後編として、河童橋から明神地区にある穂高神社奥宮まで歩いたときの記録を書き残しておく。

小梨平~穂高神社奥宮

@小梨平

小梨平野営場の中を通り抜け、梓川沿いを歩いていく。沿いと行っても、距離があるので川はしばらく見えない。
道は整備された1本道なので迷うことはないが、足元は大正池~河童橋に比べると小石がごろごろしていて歩きにくいので、靴は街用のスニーカーではなくトレッキングシューズが良いだろう。
小梨平を出発したのが12:30ころ、天気はまだ小雨で空は暗かった。

小梨平野営場からしばらくは梓川は見えない

変化の乏しい山道を歩いていると、つい地図アプリなどで現在位置を確かめたくなる。
少しでも目的地に進んでいる確証が得られない不安に負けて、地図でスタート地点からほとんど進んでいないのを確認し、先の長さに諦めそうになる。
心がよわすぎる。

歩いているときに感じることは、仕事のやり方にも似ている。
今やっていることが全体のどの辺りなのかをいつも知りたいし、確認するたびに先の見えなさに愕然とする。
山を歩くようになってから、「でも、ここで諦めずに進めば、見たい景色が見れるしな」と気分を切り替える言い訳ができた。
サンクコストに負けずに悪条件であれば引き返す勇気も学ばなくては。

@下白沢の押し出し

そうこうぼんやり考えながら歩いているうちに、また木の間から梓川が見えるようになってきた。

梓川の流れは穏やか

川の向こうに何か大きなものが鎮座しているのを感じて、顔を上げる。

前穂高岳

穂高がこちらを見下ろしていた。
いつの間にか雲が切れ、青空を背負っている。
「穂高は山好きのあこがれ」というのは何度も聞いていて、そのたびに「そうなんだー」くらいの薄いリアクションしかできなかったわたしでも、実際にその姿を目の前にすると、その神々しさに圧倒される。
好きでも嫌いでもないアーティストのライブに行って、そのパフォーマンスに圧倒されているなかで、なんだかステージ上の彼と目があった気がした瞬間のような。
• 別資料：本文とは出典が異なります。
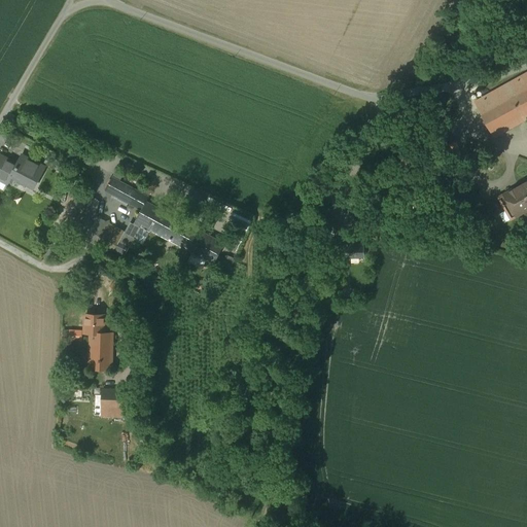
[(526,73),(475,102),(494,137),(526,118),(526,73)]
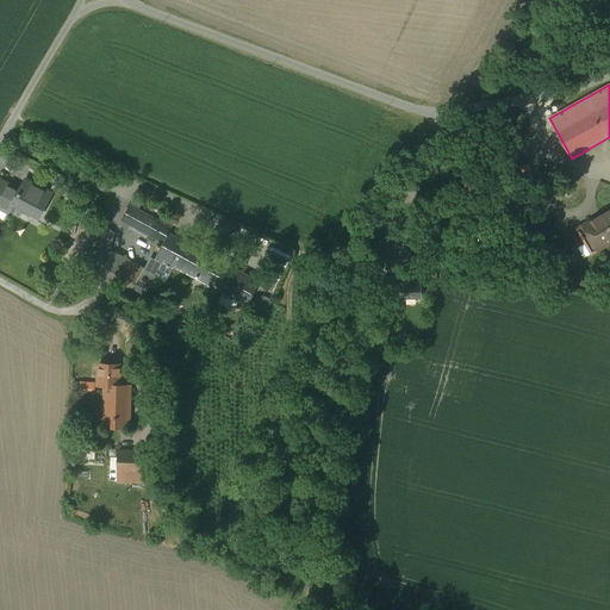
[(1,180),(0,181),(0,207),(10,212),(14,203),(41,216),(53,193),(26,179),(20,190),(1,180)]
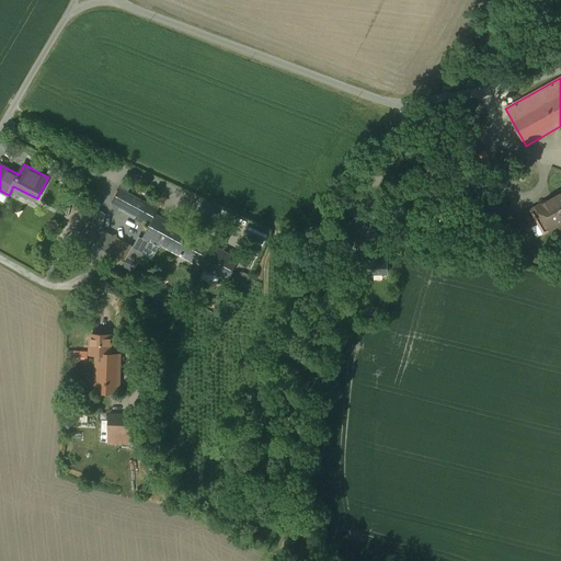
[(112,203),(151,224),(156,215),(158,210),(119,190),(112,203)]
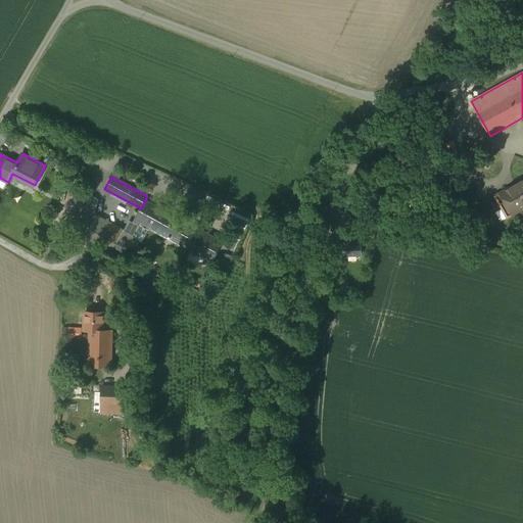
[(522,207),(522,179),(500,193),(512,215),(522,207)]
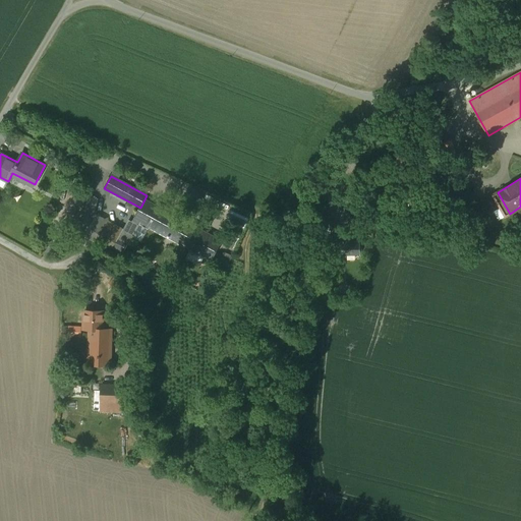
[(93,193),(88,213),(95,214),(100,194),(93,193)]
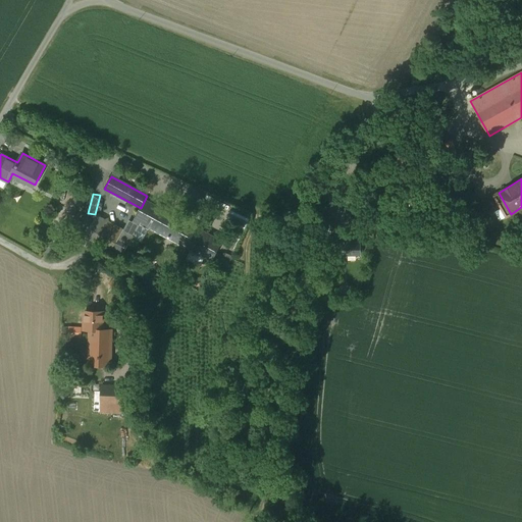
[(141,208),(134,221),(149,229),(150,227),(212,261),(222,242),(145,200),(141,208)]
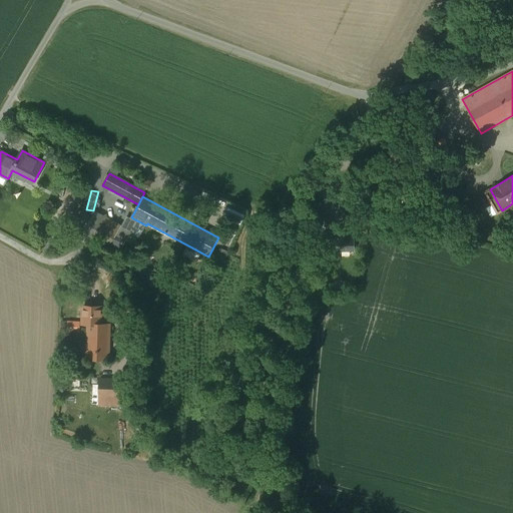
[(98,224),(92,233),(111,243),(116,234),(98,224)]
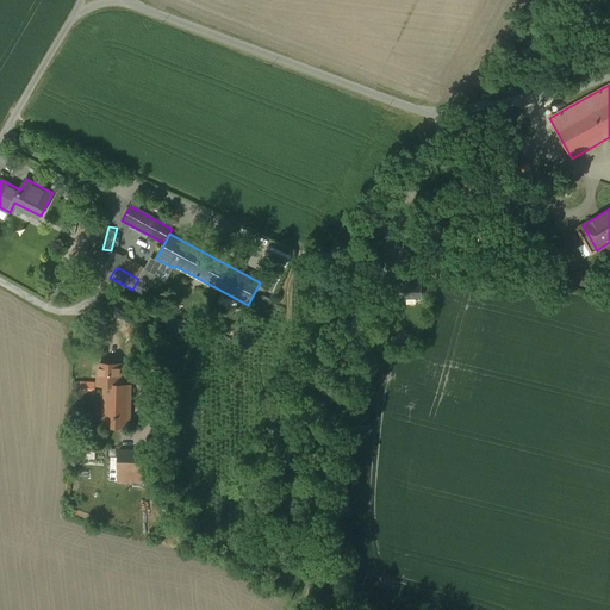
[(400,279),(386,280),(387,303),(404,303),(404,299),(421,299),(421,285),(400,285),(400,279)]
惚れてまうやろ。

この辺りは下白沢の押し出しと呼ばれているよう

河童橋に着いた頃は悪天候だったけれど、ここまで来て雲が切れ、青空がでてきた。
梓川の青、空の青、山の青のコントラストを、いつまでもこの眸に写していたい。

@明神

小梨平からおよそ1時間ほどで、明神館という小屋に着いた。
その脇から穂高神社奥宮の参道になっているよう。
小屋の前に掲げられていたお品書きに「おしるこ」の字を見て、逡巡したが、帰りのバスの時間も気になったので、ひとまず先に進むことにした。

穂高神社奥宮への参道

明神館から歩いてすぐ、梓川にかかる橋が見えてくる。明神橋だ。
多くの人が足を止め、橋の正面に見える前穂高岳を仰ぎ見ている。

明神橋と前穂高岳
威風堂々

@穂高神社奥宮

橋を渡って左手に進むと、やがて穂高神社の鳥居が見えてくる。

ここから先は神域

鳥居の前で一礼して進む。
入ってすぐ右手に伝説の山小屋、嘉門次小屋がある。これはあとで。
穂高神社は明神池の湖畔に建立されている。
拝観料500円を納めて、パワースポットと言われる明神池のほとりに入る。
下白沢の押し出し、明神橋からの眺めからすでに息を吞むような神々しさが溢れ出ていたが、明神池はそれがそのまま満ちたような池。

人々の祈りが集まるところ
明神池

長野県に住んでいると、「山が人を守ってくれる」という信頼感みたいなものをときどき感じる。
自然災害などの災いからわたしたちを守ってくれるという感覚を、現代・令和の長野県民も心のどこかに残しているところがある。
その分、「楽しみとして山に登る」ということに抵抗感を感じているところもある。
日々、県内ニュースで山岳遭難が報じられていることもあるし、山の恵みもそこをよく分かっているからこそいただけるもので、安易に入ることは荒らすことと同じ、という意識が強いと思う。

この世にはいいことも悪いこともあって、それはこれからもずっと変わらないだろうけど、この世がある、そこにわたしがいられたということを感謝したい。
明神池の荘厳な空気に触れて、ふいにそう思った。

穂高神社の由来などは、公式サイトをご覧ください。

さて、俗世に戻って、嘉門次小屋に入る。
ピークタイムはとうに過ぎていて、人はまばら。
名物は岩魚の塩焼きで、その他にさまざまな蕎麦がいただける。
明神館のお品書きが頭に残っていたわたしは、食券機に「おしるこ」の文字を見つけるやいなや、押していた。
温かいおしるこの優しい甘さが沁みた。

嘉門次小屋

ちなみに嘉門次とは、上高地が世界に名を知られるようになったきっかけ、ウォルター・ウェストンの先導をした人で、その人が開いた小屋がここなのだという。

再び、河童橋へ

来た道の、梓川の対岸の道で河童橋へ向かう。
ほとんど川を左手に見ながら進む道だ。
行きの道は下白沢の押し出しまで変化の乏しい山道だったから、こちらのほうが飽きずに歩ける気がする。ほとんどきれいな木道が敷かれていて、スニーカーでも問題なく歩けそうだった。

河童橋まで戻ってくると、空は快晴。
たった3時間でここまで景色が変わるとは。

涸沢をのぞむ
宇宙を感じるような空の色

最初に大正池でバスを降りたときには、「まあ、来れただけでも」という思いだった。それが1日でこんなにもいろいろな顔をみることができて、本当に幸運なタイミングだったと思う。

余談

河童橋脇のホテル白樺荘のミルクジェラートがとてもおいしかった。
またアイスがおいしく食べられる季節に来よう。